From CCRMA Wiki
Everyone in this world (or mostly everyone :P) has a sense of rhythm in the music they listen to. This is the rhythm they dance to; this is the rhythm they sing out while humming the song. So our idea is to somehow enable users to be able to express this rhythm via the manner of beat boxing.
People have made a lot of fun of us (on multiple occasions) while we were completely immersed in beat boxing to our favorite song that came on the radio. This mockery was justified, since in comparison to professional beat boxers, our skills were no where near. So we decided, why not make a new game that helps novices like us learn how to beat box better! And that gave birth to BeatBox Hero!
Based on our premise and motivation, we wanted to build a software that helped users to beat box better and more than that enjoy the whole experience of beat boxing to a song (and not be mocked at!). Deriving inspiration from products such as Tap Tap Revenge and Guitar Hero, we decided to make this a game that people would love playing as well as enhance their beat boxing skills. We experimented with a few ideas and finally settled down to this one.
The product is a game. It initially allows the user to pick a song they would like to beat box to. This screen looks like
Once a song is selected the game begins. As shown below, the user sees a stream of balls coming down that symbolize beat sounds. Whenever a ball enters the end zone (the grey shaded region), the user is expected to make the sound corresponding to it. We keep a percentage count of the number of beats hit.
The system has 2 major components to it - the beat detection engine and the graphics visualization.
Beat Detection Engine
The purpose of the engine is to be able to detect which beat has been played when a person beat boxes to a song. There are 2 major problems we dealt with here
- Onset detection: The first problem is to figure out when a beat occurs given a stream of audio input. We solved this by basically checking whether the buffer crossed an energy threshold. Furthermore, since we wanted the product to be real time, we just store a small fraction of the beat and work with that so that we can in real time play the beat back.

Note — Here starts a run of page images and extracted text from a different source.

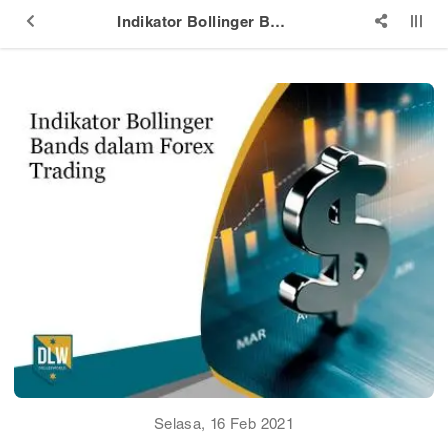
Indikator Bollinger Bands dalam Forex Trading
Selasa, 16 Feb 2021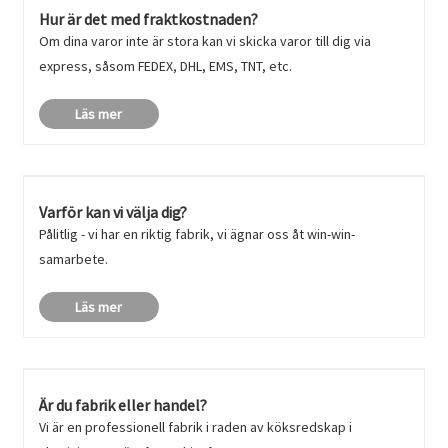
Hur är det med fraktkostnaden?
Om dina varor inte är stora kan vi skicka varor till dig via
express, såsom FEDEX, DHL, EMS, TNT, etc.
Läs mer
Varför kan vi välja dig?
Pålitlig - vi har en riktig fabrik, vi ägnar oss åt win-win-
samarbete.
Läs mer
Är du fabrik eller handel?
Vi är en professionell fabrik i raden av köksredskap i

- Beat pattern matching: Given an audio sample of a beat, we solve the problem of detecting which beat it is. We have 4 kinds of beats possible - bass, midtom, snare and hi-hat. We used audio features to be able to classify which one of the 4 a beat is. Since, the software is real time, the amount of information stored is very less and so complex features could not be used to distinguish between beat sounds. We used simple features such as Zero Crossings, Spectral Centroid and Pitch to distinguish between the beat sounds.
The graphics visualization is an Open GL rendering of a UI similar to Tap Tap Revenge (as shown above).
Team of Two
1. Rohan Jain (firstname.lastname@example.org)
2. Ankit Gupta (email@example.com)
Nov, 9: Detect general beat pattern and tempo from the user sample
Nov 16: Map different styles of notes in the user sample to different percussion instruments
Nov 21: Figure out how the choose a "start" and an "end" for a vocal beat.
Nov 30: Make UI/Visualization
Dec 7: Polish UI and general project.